Babesiose bei Hunden

Babesiose ist auch als Zeckenfieber und Piroplasmose bekannt. Es ist eine Krankheit, die unter anderem bei Hunden auftritt. Wenn die Krankheit rechtzeitig entdeckt wird, kann sich der Hund davon erholen. Lesen Sie hier mehr über die Infektion mit Babesiose, die Symptome, die Diagnose, die Behandlungsmethoden und die Prävention von Babesiose.

Infektion mit Babesiose

Die Babesiose wird durch kleine Parasiten verursacht, die eine Blutarmut in den roten Blutkörperchen des Hundes verursachen. Es gibt verschiedene Babesiose-Parasiten. Die Parasiten dringen durch einen Zeckenstich von der Dermacentor-Zecke und der Riphicephalus-Zecke in den Hundekörper ein. Die häufigste Zecke in den Niederlanden ist die Ixodes Ricinus-Zecke, die die Babesiosis-Parasiten nicht überträgt. In den Niederlanden trat Babesiose erst vor einigen Jahren auf. Babesiose trat daher nur in südeuropäischen Ländern auf. Vor kurzem wurde die Dermacentor-Zecke aber auch in den Niederlanden und damit auch die Babesiose-Krankheit gefunden.
Der Parasit gelangt über den Speichel der Zecke in das Blut des Hundes. Die Zecke muss jedoch mindestens 20 Stunden am Hund befestigt sein, damit der Parasit übertragen werden kann. Die ersten Symptome einer Babesiose treten erst 10 Tage bis drei Wochen nach der Infektion auf. Da sich der Parasit in den roten Blutkörperchen des Hundes vermehrt und diese zerstört, entwickelt der Hund eine Anämie.
Babesiose ist nicht gefährlich für Menschen.

Symptome

Die folgenden Symptome können auf eine Babesiose hinweisen:
  • blasse oder gelbliche Schleimhäute
  • schneller Herzschlag und Atmung
  • Lustlosigkeit
  • schlechtes Essen
  • Fieber
  • dunkler Urin

Diagnose

Ein Tierarzt kann mithilfe einer Blutuntersuchung feststellen, ob ein Hund mit einem Babesiosis-Parasiten infiziert ist.

Behandlung

Die Heilung der Babesiose hängt davon ab, wie weit die Krankheit fortgeschritten ist und welchen Schaden sie bereits angerichtet hat.

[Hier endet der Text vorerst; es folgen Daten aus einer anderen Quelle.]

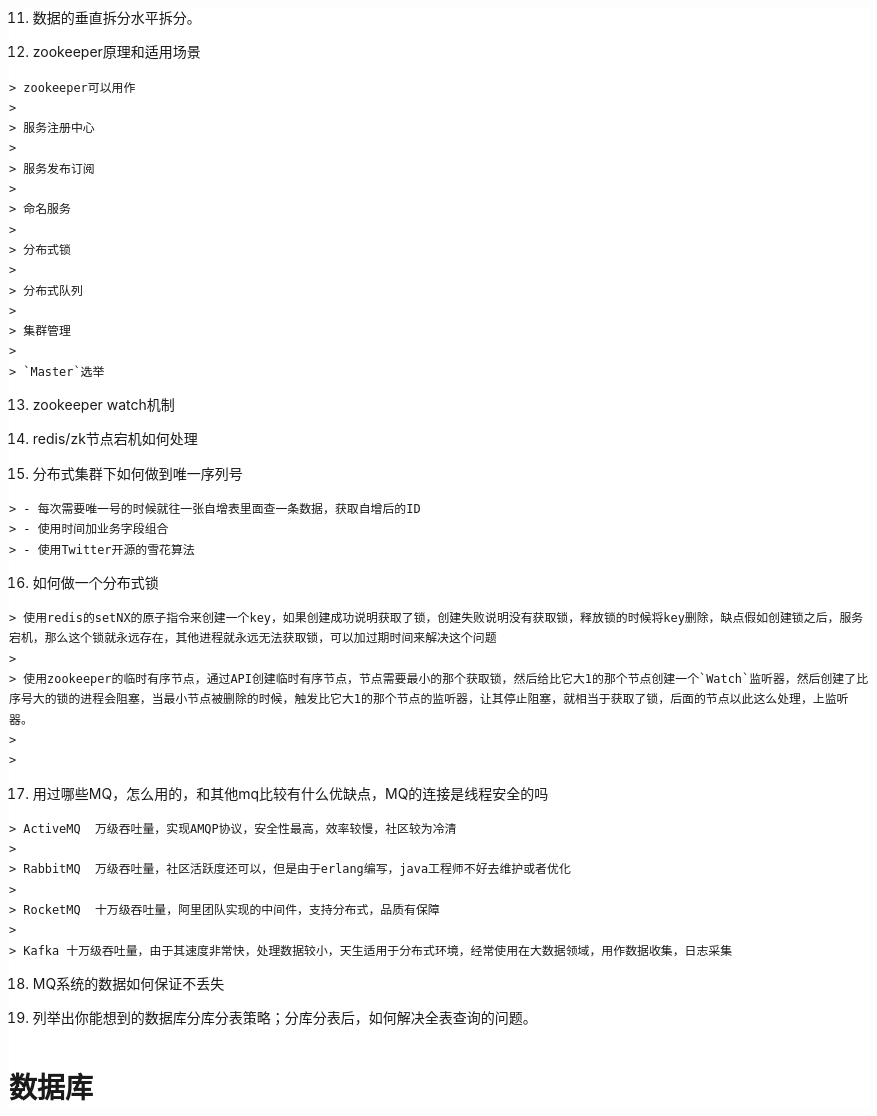 11.  数据的垂直拆分水平拆分。

12.  zookeeper原理和适用场景

    > zookeeper可以用作
    >
    > 服务注册中心
    >
    > 服务发布订阅
    >
    > 命名服务
    >
    > 分布式锁
    >
    > 分布式队列
    >
    > 集群管理
    >
    > `Master`选举

13.  zookeeper watch机制

14.  redis/zk节点宕机如何处理

15.  分布式集群下如何做到唯一序列号

    > - 每次需要唯一号的时候就往一张自增表里面查一条数据，获取自增后的ID
    > - 使用时间加业务字段组合
    > - 使用Twitter开源的雪花算法

16.  如何做一个分布式锁

    > 使用redis的setNX的原子指令来创建一个key，如果创建成功说明获取了锁，创建失败说明没有获取锁，释放锁的时候将key删除，缺点假如创建锁之后，服务宕机，那么这个锁就永远存在，其他进程就永远无法获取锁，可以加过期时间来解决这个问题
    >
    > 使用zookeeper的临时有序节点，通过API创建临时有序节点，节点需要最小的那个获取锁，然后给比它大1的那个节点创建一个`Watch`监听器，然后创建了比序号大的锁的进程会阻塞，当最小节点被删除的时候，触发比它大1的那个节点的监听器，让其停止阻塞，就相当于获取了锁，后面的节点以此这么处理，上监听器。
    >
    > 

17.  用过哪些MQ，怎么用的，和其他mq比较有什么优缺点，MQ的连接是线程安全的吗

    > ActiveMQ	万级吞吐量，实现AMQP协议，安全性最高，效率较慢，社区较为冷清
    >
    > RabbitMQ	万级吞吐量，社区活跃度还可以，但是由于erlang编写，java工程师不好去维护或者优化
    >
    > RocketMQ	十万级吞吐量，阿里团队实现的中间件，支持分布式，品质有保障
    >
    > Kafka	十万级吞吐量，由于其速度非常快，处理数据较小，天生适用于分布式环境，经常使用在大数据领域，用作数据收集，日志采集

18.  MQ系统的数据如何保证不丢失

19.  列举出你能想到的数据库分库分表策略；分库分表后，如何解决全表查询的问题。

# 数据库 

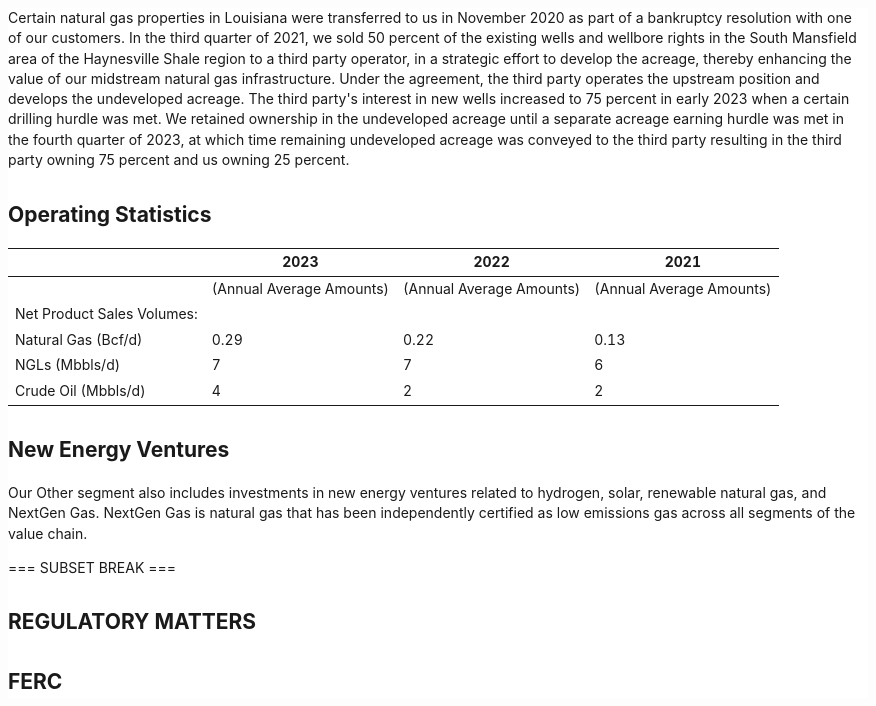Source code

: <p>Certain natural gas properties in Louisiana were transferred to us in November 2020 as part of a bankruptcy resolution with one of our customers. In the third quarter of 2021, we sold 50 percent of the existing wells and wellbore rights in the South Mansfield area of the Haynesville Shale region to a third party operator, in a strategic effort to develop the acreage, thereby enhancing the value of our midstream natural gas infrastructure. Under the agreement, the third party operates the upstream position and develops the undeveloped acreage. The third party's interest in new wells increased to 75 percent in early 2023 when a certain drilling hurdle was met. We retained ownership in the undeveloped acreage until a separate acreage earning hurdle was met in the fourth quarter of 2023, at which time remaining undeveloped acreage was conveyed to the third party resulting in the third party owning 75 percent and us owning 25 percent.</p>
<h2>Operating Statistics</h2>
<table>
<thead>
<tr>
<th></th>
<th>2023</th>
<th>2022</th>
<th>2021</th>
</tr>
</thead>
<tbody>
<tr>
<td></td>
<td>(Annual Average Amounts)</td>
<td>(Annual Average Amounts)</td>
<td>(Annual Average Amounts)</td>
</tr>
<tr>
<td>Net Product Sales Volumes:</td>
<td></td>
<td></td>
<td></td>
</tr>
<tr>
<td>Natural Gas (Bcf/d)</td>
<td>0.29</td>
<td>0.22</td>
<td>0.13</td>
</tr>
<tr>
<td>NGLs (Mbbls/d)</td>
<td>7</td>
<td>7</td>
<td>6</td>
</tr>
<tr>
<td>Crude Oil (Mbbls/d)</td>
<td>4</td>
<td>2</td>
<td>2</td>
</tr>
</tbody>
</table>
<h2>New Energy Ventures</h2>
<p>Our Other segment also includes investments in new energy ventures related to hydrogen, solar, renewable natural gas, and NextGen Gas. NextGen Gas is natural gas that has been independently certified as low emissions gas across all segments of the value chain.</p>
<p>=== SUBSET BREAK ===</p>
<h2>REGULATORY MATTERS</h2>
<h2>FERC</h2>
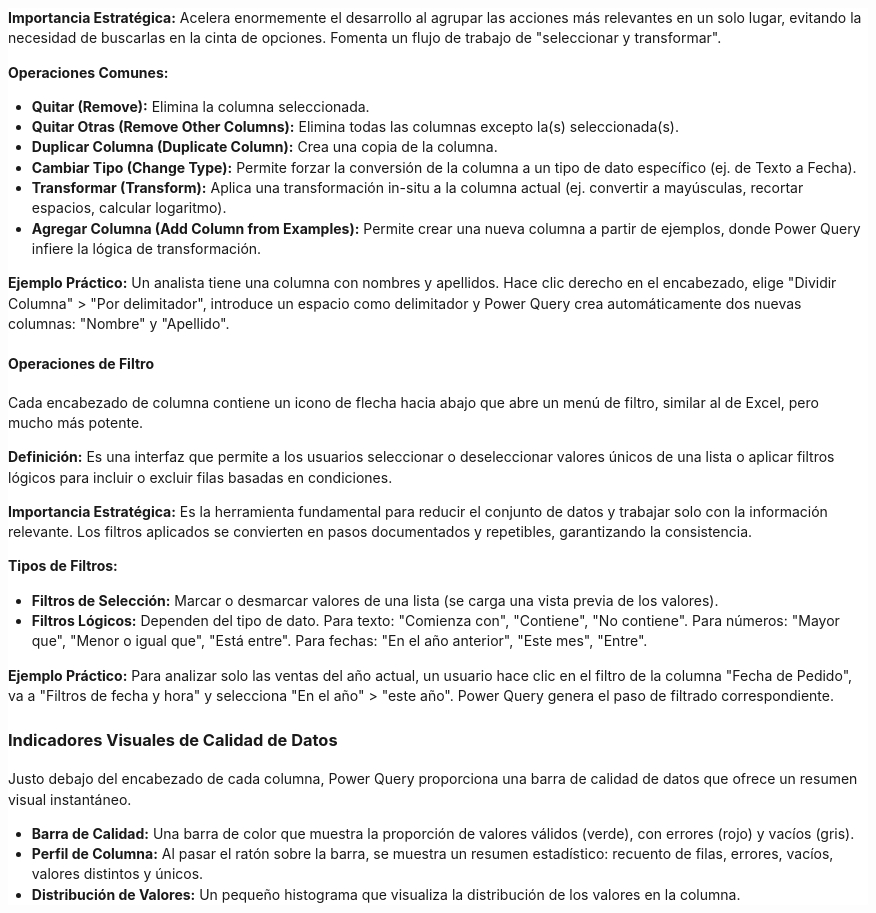 **Importancia Estratégica:** Acelera enormemente el desarrollo al agrupar las acciones más relevantes en un solo lugar, evitando la necesidad de buscarlas en la cinta de opciones. Fomenta un flujo de trabajo de "seleccionar y transformar".

**Operaciones Comunes:**
-   **Quitar (Remove):** Elimina la columna seleccionada.
-   **Quitar Otras (Remove Other Columns):** Elimina todas las columnas excepto la(s) seleccionada(s).
-   **Duplicar Columna (Duplicate Column):** Crea una copia de la columna.
-   **Cambiar Tipo (Change Type):** Permite forzar la conversión de la columna a un tipo de dato específico (ej. de Texto a Fecha).
-   **Transformar (Transform):** Aplica una transformación in-situ a la columna actual (ej. convertir a mayúsculas, recortar espacios, calcular logaritmo).
-   **Agregar Columna (Add Column from Examples):** Permite crear una nueva columna a partir de ejemplos, donde Power Query infiere la lógica de transformación.

**Ejemplo Práctico:** Un analista tiene una columna con nombres y apellidos. Hace clic derecho en el encabezado, elige "Dividir Columna" > "Por delimitador", introduce un espacio como delimitador y Power Query crea automáticamente dos nuevas columnas: "Nombre" y "Apellido".

#### Operaciones de Filtro

Cada encabezado de columna contiene un icono de flecha hacia abajo que abre un menú de filtro, similar al de Excel, pero mucho más potente.

**Definición:** Es una interfaz que permite a los usuarios seleccionar o deseleccionar valores únicos de una lista o aplicar filtros lógicos para incluir o excluir filas basadas en condiciones.

**Importancia Estratégica:** Es la herramienta fundamental para reducir el conjunto de datos y trabajar solo con la información relevante. Los filtros aplicados se convierten en pasos documentados y repetibles, garantizando la consistencia.

**Tipos de Filtros:**
-   **Filtros de Selección:** Marcar o desmarcar valores de una lista (se carga una vista previa de los valores).
-   **Filtros Lógicos:** Dependen del tipo de dato. Para texto: "Comienza con", "Contiene", "No contiene". Para números: "Mayor que", "Menor o igual que", "Está entre". Para fechas: "En el año anterior", "Este mes", "Entre".

**Ejemplo Práctico:** Para analizar solo las ventas del año actual, un usuario hace clic en el filtro de la columna "Fecha de Pedido", va a "Filtros de fecha y hora" y selecciona "En el año" > "este año". Power Query genera el paso de filtrado correspondiente.

### Indicadores Visuales de Calidad de Datos

Justo debajo del encabezado de cada columna, Power Query proporciona una barra de calidad de datos que ofrece un resumen visual instantáneo.

-   **Barra de Calidad:** Una barra de color que muestra la proporción de valores válidos (verde), con errores (rojo) y vacíos (gris).
-   **Perfil de Columna:** Al pasar el ratón sobre la barra, se muestra un resumen estadístico: recuento de filas, errores, vacíos, valores distintos y únicos.
-   **Distribución de Valores:** Un pequeño histograma que visualiza la distribución de los valores en la columna.
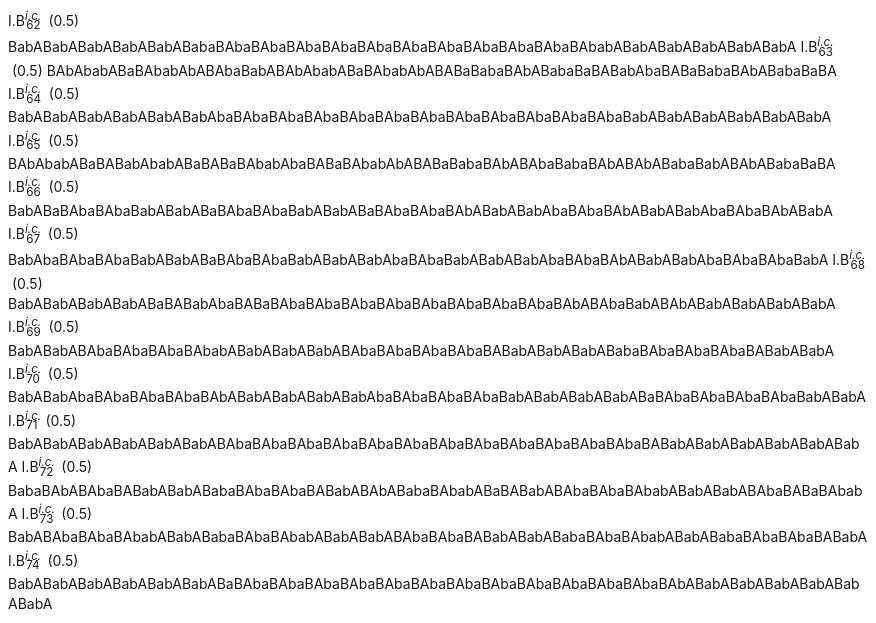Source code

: <tr>
<th>I.B<sup><i><i>i.c.</i></i></sup><sub style="margin-left:-15px">62</sub> &nbsp;(0.5)</th>
<td>BabABabABabABabABabABabaBAbaBAbaBAbaBAbaBAbaBAbaBAbaBAbaBAbaBAbaBAbabABabABabABabABabABabA</td>
</tr>
<tr>
<th>I.B<sup><i><i>i.c.</i></i></sup><sub style="margin-left:-15px">63</sub> &nbsp;(0.5)</th>
<td>BAbAbabABaBAbabAbABAbaBabABAbAbabABaBAbabAbABABaBabaBAbABabaBaBABabAbaBABaBabaBAbABabaBaBA</td>
</tr>
<tr>
<th>I.B<sup><i><i>i.c.</i></i></sup><sub style="margin-left:-15px">64</sub> &nbsp;(0.5)</th>
<td>BabABabABabABabABabABabAbaBAbaBAbaBAbaBAbaBAbaBAbaBAbaBAbaBAbaBAbaBAbaBabABabABabABabABabABabA</td>
</tr>
<tr>
<th>I.B<sup><i><i>i.c.</i></i></sup><sub style="margin-left:-15px">65</sub> &nbsp;(0.5)</th>
<td>BAbAbabABaBABabAbabABaBABaBAbabAbaBABaBAbabAbABABaBabaBAbABAbaBabaBAbABAbABabaBabABAbABabaBaBA</td>
</tr>
<tr>
<th>I.B<sup><i><i>i.c.</i></i></sup><sub style="margin-left:-15px">66</sub> &nbsp;(0.5)</th>
<td>BabABaBAbaBAbaBabABabABaBAbaBAbaBabABabABaBAbaBAbaBAbABabABabAbaBAbaBAbABabABabAbaBAbaBAbABabA</td>
</tr>
<tr>
<th>I.B<sup><i><i>i.c.</i></i></sup><sub style="margin-left:-15px">67</sub> &nbsp;(0.5)</th>
<td>BabAbaBAbaBAbaBabABabABaBAbaBAbaBabABabABabAbaBAbaBabABabABabAbaBAbaBAbABabABabAbaBAbaBAbaBabA</td>
</tr>
<tr>
<th>I.B<sup><i><i>i.c.</i></i></sup><sub style="margin-left:-15px">68</sub> &nbsp;(0.5)</th>
<td>BabABabABabABabABaBABabAbaBABaBAbaBAbaBAbaBAbaBAbaBAbaBAbaBAbaBAbABAbaBabABAbABabABabABabABabA</td>
</tr>
<tr>
<th>I.B<sup><i><i>i.c.</i></i></sup><sub style="margin-left:-15px">69</sub> &nbsp;(0.5)</th>
<td>BabABabABAbaBAbaBAbaBAbabABabABabABabABAbaBAbaBAbaBAbaBABabABabABabABabaBAbaBAbaBAbaBABabABabA</td>
</tr>
<tr>
<th>I.B<sup><i><i>i.c.</i></i></sup><sub style="margin-left:-15px">70</sub> &nbsp;(0.5)</th>
<td>BabABabAbaBAbaBAbaBAbaBAbABabABabABabABabAbaBAbaBAbaBAbaBabABabABabABabABaBAbaBAbaBAbaBAbaBabABabA</td>
</tr>
<tr>
<th>I.B<sup><i><i>i.c.</i></i></sup><sub style="margin-left:-15px">71</sub> &nbsp;(0.5)</th>
<td>BabABabABabABabABabABabABAbaBAbaBAbaBAbaBAbaBAbaBAbaBAbaBAbaBAbaBAbaBAbaBABabABabABabABabABabABabA</td>
</tr>
<tr>
<th>I.B<sup><i><i>i.c.</i></i></sup><sub style="margin-left:-15px">72</sub> &nbsp;(0.5)</th>
<td>BabaBAbABAbaBABabABabABabaBAbaBAbaBABabABAbABabaBAbabABaBABabABAbaBAbaBAbabABabABabABAbaBABaBAbabA</td>
</tr>
<tr>
<th>I.B<sup><i><i>i.c.</i></i></sup><sub style="margin-left:-15px">73</sub> &nbsp;(0.5)</th>
<td>BabABAbaBAbaBAbabABabABabaBAbaBAbabABabABabABAbaBAbaBABabABabABabaBAbaBAbabABabABabaBAbaBAbaBABabA</td>
</tr>
<tr>
<th>I.B<sup><i><i>i.c.</i></i></sup><sub style="margin-left:-15px">74</sub> &nbsp;(0.5)</th>
<td>BabABabABabABabABabABabABaBAbaBAbaBAbaBAbaBAbaBAbaBAbaBAbaBAbaBAbaBAbaBAbaBAbABabABabABabABabABabABabA</td>
</tr>
<tr>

Wenn die Babesiose rechtzeitig entdeckt wird, kann sie gut geheilt werden. Der Hund erhält dann eine Imizol-Injektion, um den Parasiten zu bekämpfen. In einigen Fällen ist jedoch eine Infusion oder eine Bluttransfusion erforderlich.

Prävention

Angesichts der Schwere der Babesiose ist es wichtig, die Gesundheit Ihres Hundes jederzeit zu überwachen.

Überprüfen Sie Ihren Hund täglich auf Zecken

Um einer Babesiose vorzubeugen, müssen die Zecken bekämpft werden. Überprüfen Sie deshalb Ihren Hund täglich auf Zecken. Wenn ein Häkchen vorhanden ist, entfernen Sie es immer mit einem Stift.

Schutzkragen oder Tropfen

Sie können Ihren Hund auch mit einem Halsband wie dem Scalibor Protectorband schützen, das auch vor Sandfliegen schützt Leishmaniose verursachen kann. Neben dem Schutzkragen können Sie sich unter anderem für Tropfen von Pulvex oder Tickfence entscheiden.

Impfung gegen Babesiose

Sie können Ihren Hund gegen Babesiose impfen, aber diese Impfung kann eine Infektion mit Babesiose nicht verhindern, aber die Schwere der Symptome kann mit dieser Impfung verringert werden. Hunde können ab einem Alter von fünf Monaten gegen Babesiose geimpft werden. Bei einer Erstimpfung gegen Babesiose muss die Impfung nach 3 bis 4 Wochen wiederholt werden. Danach ist eine Wiederholungsimpfung ca. 2 Wochen vor dem Urlaub in Risikogebieten ausreichend. Dies gilt nur, wenn zwischen den Feiertagen nicht mehr als ein Jahr liegt. Für längere Aufenthalte in Risikogebieten wird eine halbjährliche Wiederholungsimpfung empfohlen.